Gabriel percibió en mis ojos el reflejo de una luz extraña que nunca me había visto. Yo había dejado de llorar, pero el pánico me dibujaba un rictus que consiguió atemorizarlo. Se apartó.

—No deberías haber hecho eso —le dije—. Ahora morirás. No he hecho caso de lo que me advirtió mi dadi y te he llamado por tu nombre.

Él pareció relajarse. Me tomó de la mano y me sonrió.

—¿Ves, Lila? Somos muy diferentes, yo no creo en esas tonterías. Pero a mí ya no me importa que seas una hindú. Yo solo quiero poder cuidar de ti. Quiero estar a tu lado y, cuando sea mayor, me casaré contigo.

—Eres un niño, no puedes decir esas cosas.

—En tu país, ya estarías casada, ¿no es verdad?

Me di cuenta de que debía ir más allá. Jamás me arriesgaría a ponerlo en peligro.

—¿Es que no te has enterado todavía? ¡No puedo quererte! No podré querer nunca a nadie, Gabriel. ¿Recuerdas al niño con el que me iba a casar, el que me acompañaba a veces a la haveli de Jaipur? Él murió porque yo empecé a quererlo. Así que prefiero que me sigas odiando. No puedo vencer la maldición. No sé cómo. Mi abuela Asha intentó ayudarme, ¡pero yo no le he hecho caso! Maldita sea, Gabriel, no quiero que nadie más muera por mi culpa.

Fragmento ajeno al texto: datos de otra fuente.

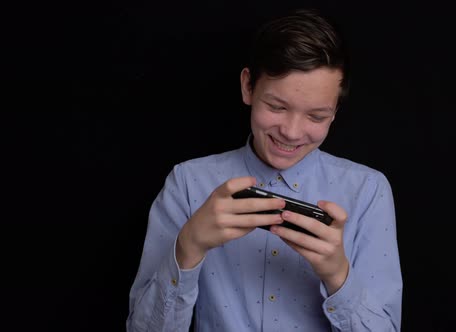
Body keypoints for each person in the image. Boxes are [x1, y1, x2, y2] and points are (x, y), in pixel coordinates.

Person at [126, 8, 402, 332]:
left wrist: (337, 275)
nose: (292, 132)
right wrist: (188, 247)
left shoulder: (368, 191)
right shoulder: (187, 183)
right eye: (277, 106)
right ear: (247, 87)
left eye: (316, 116)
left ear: (336, 112)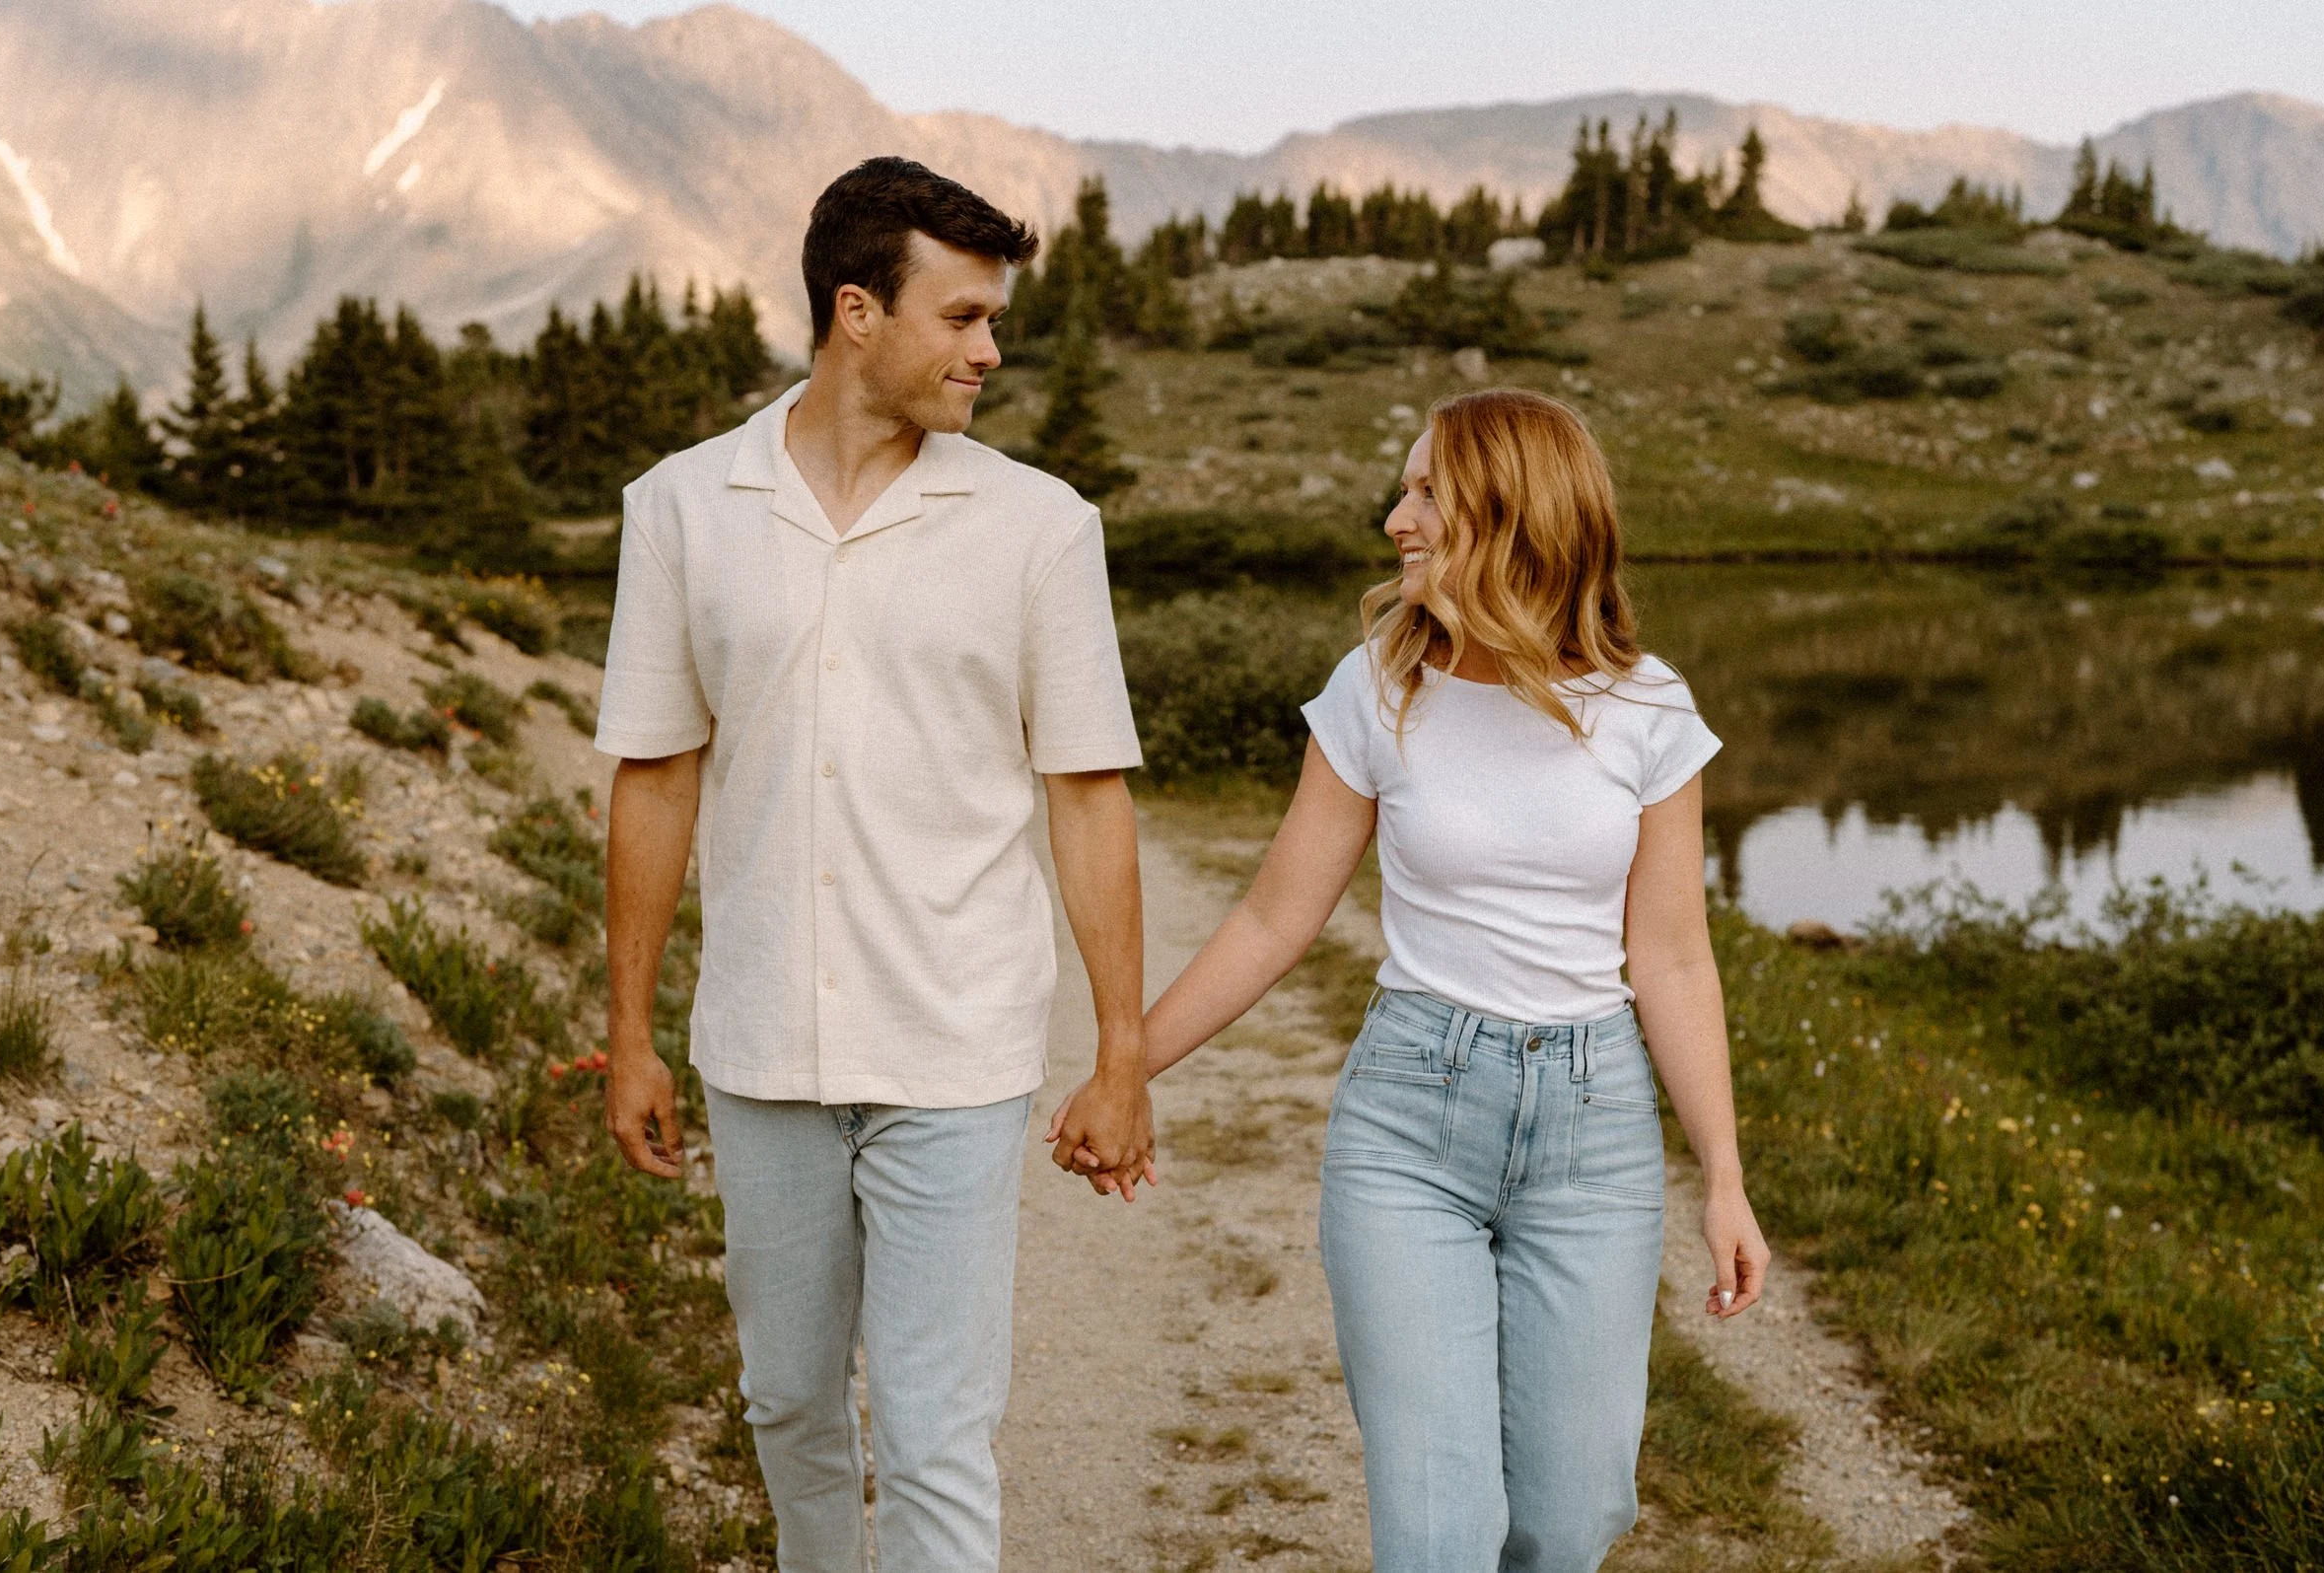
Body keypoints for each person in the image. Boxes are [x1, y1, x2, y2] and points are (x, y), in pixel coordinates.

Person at [1054, 388, 1770, 1569]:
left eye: (1428, 491)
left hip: (1592, 1135)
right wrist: (1125, 1063)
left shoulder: (1646, 706)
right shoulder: (1378, 686)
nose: (1397, 519)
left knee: (1572, 1515)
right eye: (1404, 490)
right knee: (1440, 1532)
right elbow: (1274, 917)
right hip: (1410, 1127)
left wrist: (1724, 1178)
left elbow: (1673, 956)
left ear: (1514, 509)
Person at [597, 156, 1156, 1573]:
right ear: (858, 311)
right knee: (788, 1403)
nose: (990, 350)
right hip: (760, 1047)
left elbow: (1088, 795)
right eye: (961, 317)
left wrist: (1122, 1052)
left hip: (957, 1048)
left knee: (932, 1437)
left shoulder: (1041, 527)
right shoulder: (681, 507)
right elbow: (654, 775)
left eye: (993, 319)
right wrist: (630, 1033)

Le relaté entonces con detalle la maldición de Neeja, cómo mi abuela Asha había intentado contrarrestarla y le hablé más de Rahul. Gabriel me escuchó sin interrumpirme ni una sola vez y, cuando terminé de relatarle esa historia vieja como la maldad, sentí que había hecho bien en compartir también con él aquello que me martirizaba. Pero, entonces, ¿por qué mi miedo no había menguado? Me dio un beso en la mejilla.

—Ya te he dicho que yo no creo en todo eso. Ninguna maldición me matará. Puedes quedarte tranquila. No son más que supersticiones. Pero si lo prefieres así, haz caso a tu abuela Asha y no vuelvas a llamarme por mi nombre. Yo esperaré todo el tiempo que haga falta, hasta que me haga mayor y pueda demostrarte que las maldiciones no existen, Lila. Solo necesito tiempo.